Quite a good prediction trend!  

Decision Tree

dataset <- read.csv("/Users/saina/Desktop/machine learning/Position_Salaries.csv") # new data uploaded
dataset <- dataset[,2:3] # no need for categorical variable

library(rpart)
regressor = rpart(formula = Salary ~ .,
                  data = dataset,
                  control = rpart.control(minsplit = 1)) # if we dont tell it how many splits, it might just give back the average of all data (this is model performance improvement)

# Predicting a new result with Decision Tree Regression
y_pred = predict(regressor, data.frame(Level = 6.5))
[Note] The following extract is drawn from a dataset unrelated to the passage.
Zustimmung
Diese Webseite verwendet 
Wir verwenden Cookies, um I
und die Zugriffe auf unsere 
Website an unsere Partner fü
# Visualising the Decision Tree Regression results (higher resolution)
# install.packages('ggplot2')
library(ggplot2)
x_grid = seq(min(dataset$Level), max(dataset$Level), 0.01)
ggplot() +
  geom_point(aes(x = dataset$Level, y = dataset$Salary),
             colour = 'red') +
  geom_line(aes(x = x_grid, y = predict(regressor, newdata = data.frame(Level = x_grid))),
            colour = 'blue') +
  ggtitle('Truth or Bluff (Decision Tree Regression)') +
  xlab('Level') +
  ylab('Salary')

# Plotting the tree
plot(regressor)
text(regressor)

 

You can clearly see the intervals that define each category.  

Random Forrest

dataset <- read.csv('Position_Salaries.csv')
dataset <- dataset[2:3]

library(randomForest)
set.seed(1234)
regressor = randomForest(x = dataset[-2],
                         y = dataset$Salary,
                         ntree = 500) # number of trees. Play around with them. as it increases the model has higher number of steps > better prediction in some cases

# Predicting a new result with Random Forest Regression
y_pred = predict(regressor, data.frame(Level = 6.5))
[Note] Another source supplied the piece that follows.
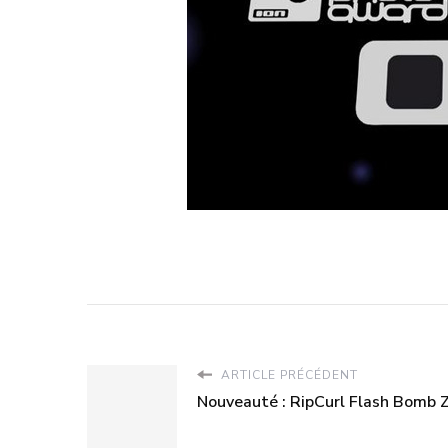
ARTICLE PRÉCÉDENT
Nouveauté : RipCurl Flash Bomb Z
# Visualising the Random Forest Regression results (higher resolution)
# install.packages('ggplot2')
library(ggplot2)
x_grid = seq(min(dataset$Level), max(dataset$Level), 0.01) # if this is larger, the lines will not be vertical
ggplot() +
  geom_point(aes(x = dataset$Level, y = dataset$Salary),
             colour = 'red') +
  geom_line(aes(x = x_grid, y = predict(regressor, newdata = data.frame(Level = x_grid))),
            colour = 'blue') +
  ggtitle('Truth or Bluff (Random Forest Regression)') +
  xlab('Level') +
  ylab('Salary')

 

What’s the predicted salary then?  

y_pred
##        1 
## 160907.7

 

As you see, the prediction of this model is a lot closer to the value asked by the new hire!